Does the fact that I was unhappy mean that I was deserving of harm? The obvious answer is no, but I was not confident of this answer. Does the fact that I was focusing all my effort toward a career instead of myself and my family mean that I deserved to ingest the chemicals that were likely put into my drink that evening? Of course not, but it felt like some bad form of karma. Does the fact that I was a people-pleaser and had trouble telling people “no” mean that a man was entitled to take advantage of me in an altered state? No, but I questioned what kind of wrong signals I could have sent. Does it matter that I am capable of attracting the wrong kind of attention if I did not give consent for the things that were done to me? The law says no, but my heart said that was exactly why it happened.
After it happened to me, I did feel like it was my fault. I was certain that I must have done something to give this man the wrong signal. I did feel like all of my past wrongs somehow meant I deserved what had happened to me. I felt this way, because I had no ability to give myself compassion and lacked a sense of self-love. I was afraid to share my truth, because I feared that everyone would finally see my worst flaws. It’s what many of us in this #MeToo movement have in common: society’s norms, combined with a lack of self-love, translate into shame and fear.

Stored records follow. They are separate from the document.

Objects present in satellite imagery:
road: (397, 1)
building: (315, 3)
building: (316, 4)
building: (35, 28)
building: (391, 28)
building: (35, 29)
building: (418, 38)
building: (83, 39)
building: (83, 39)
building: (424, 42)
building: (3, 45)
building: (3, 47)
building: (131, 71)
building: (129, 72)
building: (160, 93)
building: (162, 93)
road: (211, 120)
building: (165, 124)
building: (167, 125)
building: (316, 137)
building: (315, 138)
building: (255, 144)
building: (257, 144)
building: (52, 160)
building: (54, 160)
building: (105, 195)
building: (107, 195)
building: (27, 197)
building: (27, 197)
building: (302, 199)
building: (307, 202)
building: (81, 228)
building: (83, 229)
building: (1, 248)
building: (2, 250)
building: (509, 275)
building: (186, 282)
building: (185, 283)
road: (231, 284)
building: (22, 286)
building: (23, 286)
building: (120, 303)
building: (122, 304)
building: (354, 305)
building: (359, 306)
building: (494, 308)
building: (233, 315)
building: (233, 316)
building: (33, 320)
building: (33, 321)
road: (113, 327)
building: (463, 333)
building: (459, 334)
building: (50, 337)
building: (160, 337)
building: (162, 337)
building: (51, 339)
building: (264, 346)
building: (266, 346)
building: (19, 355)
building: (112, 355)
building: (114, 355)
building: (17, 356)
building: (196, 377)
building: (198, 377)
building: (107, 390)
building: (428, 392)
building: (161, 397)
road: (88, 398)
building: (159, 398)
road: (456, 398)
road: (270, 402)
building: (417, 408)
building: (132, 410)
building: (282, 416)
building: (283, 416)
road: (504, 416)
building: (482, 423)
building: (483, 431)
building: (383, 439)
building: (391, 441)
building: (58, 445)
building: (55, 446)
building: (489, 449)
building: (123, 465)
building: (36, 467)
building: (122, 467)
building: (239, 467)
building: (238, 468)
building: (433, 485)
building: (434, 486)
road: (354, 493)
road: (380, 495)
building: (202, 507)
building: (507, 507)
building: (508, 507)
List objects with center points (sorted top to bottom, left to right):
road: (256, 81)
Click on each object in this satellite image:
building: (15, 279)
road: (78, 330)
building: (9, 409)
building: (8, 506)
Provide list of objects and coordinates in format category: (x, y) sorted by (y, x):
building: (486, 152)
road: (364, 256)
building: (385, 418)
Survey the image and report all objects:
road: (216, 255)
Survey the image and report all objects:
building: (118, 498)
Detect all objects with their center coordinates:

The real facts of my particular incident are inconsequential. What matters is that at some point in my journey, I finally woke up. I saw the situation as one small moment of my life and decided to use it as the rock bottom foundation upon which to start building a new one. I am a hard-headed woman, and it took a lot to get me to wake up. The recurring themes in my life up until the assault? They were everyone else’s problem, not mine. The recurrent illnesses in my body, begging me to slow down? Just another challenge to overcome.
I had built a life on being strong and overcoming obstacles without ever asking myself “why”—until this. This horrible, scary event finally got me to ask myself, “What the f*ck?”
In coming to terms with my story, I wrote this poem to myself as an act of self-love. This poem became my story—and my truth.
Wake Up, Goddess.
The rapist tenders thanks
You neglect to protest
Assuming life’s burden
A choice stolen before you could say
Memories don’t exist
Stuck here you cannot stay
Thinking of the formative years
You feel shame and regret
Parents preoccupied with drinking
You forage haphazardly for love
Each failed teenage infatuation
Holding on to shame and regret
Attain a secure relationship
Become an unstoppable force
Marriage, college, babies, career
All pursued to excess
Inexhaustible you endeavors
No acknowledgement of self
Looking at your accomplishments
Feeling inadequate and unworthy
For you pursue a career
By exerting more effort than peers
Achieve executive management position
Bartering merely family and self
When conflict amongst others arises
You’re the one to make peace
Coworkers and friends express need
You succumb to their wishes
You define your self-worth
By the selfless pleasing of others
Looking in the mirror
Seeing someone unbefitting of love
Whenever life gets perplexing
You never slow down for self-care
Successful career, content marriage,
healthy children, all appears to be keen
Until one fateful evening
Meeting the evil who will change you
A business contact, no less,
Your intuition doesn’t alert you
With no recollection nor safety
You begin to unravel
Success is no longer worth it
The people-pleasing is a curse
Let this break you or make you
The time for metamorphosis has come
Continue to choose others in sadness
Or put your needs above else
It’s time to wake up, acquiescent one
The victim you cannot remain
Change your perspective and see
He actually set you free
He awakened a goddess
Live as you were born to be
While I do feel like a goddess has been awakened, my journey has only just begun.
I currently have more good days than bad, but the bad still come out of nowhere and pack a punch. This may be the first time in my entire life that I see myself. I see the flaws. I see the beauty. I accept the flaws. I appreciate the beauty.
My truth is I am learning to love myself, and I am learning to love her above all else.